Ítaca al fin




El Chorrillo, 29 de marzo de 2018

Camino de Santiago de Madrid. Etapa Mataelpino – Colmenar Viejo


Hoy me he despertado con la sensación de estar sufriendo últimamente de cierta incontinencia verbal, y pensé que sería más breve en mi crónica, pero ni por esas. Es obvio que el aire de los camino desata mi lengua y hace escribir a alguno de mi enanitos interminablemente, porque de hecho la realidad es que cuando comienzo a escribir la mayoría de las veces no tengo ni idea de con qué llenaré ese acostumbrado millar de palabras. Son los enanitos, unos u otros que vienen a corretear entre mis dedos llenando la pantalla del teléfono de palabras. No se me culpe pues, si soy prolijo; échesele la culpa a alguno de esos traviesos  enanitos que me habitan.

Esta sensación de salud tan de mañana, estos trinos, está senda, estos mirlos, estos cantos, este arroyo y esta música de mis pasos, la mañana despertando entre revuelo de aves mientras la luz ámbar de la mañana engalana las cumbres del Guadarrama.

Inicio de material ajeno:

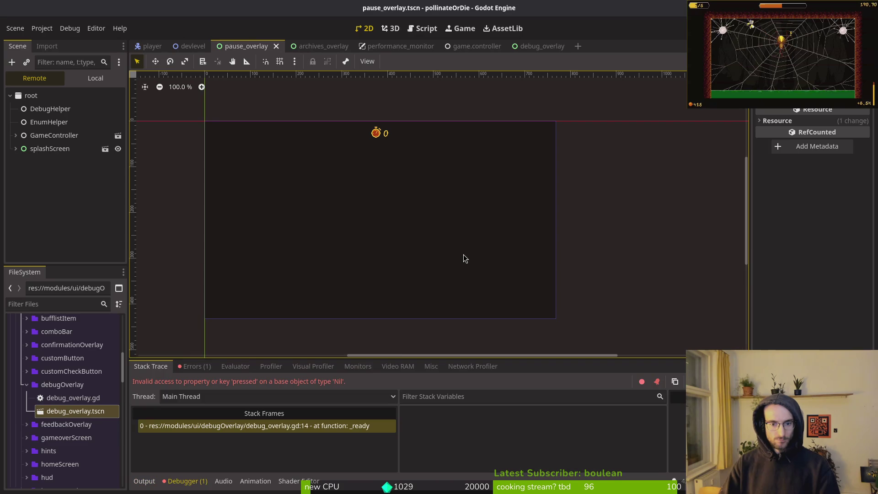
click(85, 76)
click(114, 182)
key(ctrl+s)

La Maliciosa en lo alto, soberana, como una reina, de caramelo y nata se viste adornando la mañana.


Romero de los senderos no apures tu camino, recrea tu embeleso, aprovecha este sol de invierno. Romero que escribes versos sobre el papel de la mañana, mira arriba sobre las pedrizas asomar la esbelta cumbre de El Yelmo.

Hoy la lectura del Bhagavad Gita me aburre; oyendo exhortar a Krishna a Arjuna sobre cómo enderezar su camino a fin de alcanzar la felicidad -Martín, ¿estás por ahí?- recordaba la conversación del día anterior con Martín y llegaba a la conclusión de que al dios Krishna le faltaba algún que otro condimento para cocinar ese plato cuyo yantar puede ayudarnos a estar un poco más felices, y desde luego lo que el dios Krishna había olvidado era incluir una buena dosis de endorfinas en sus exhortaciones. Espero que Martín encuentre alguna farmacia de guardia que le suministre un buen chute endorfínico para pasar la semana hasta el siguiente san Miércoles.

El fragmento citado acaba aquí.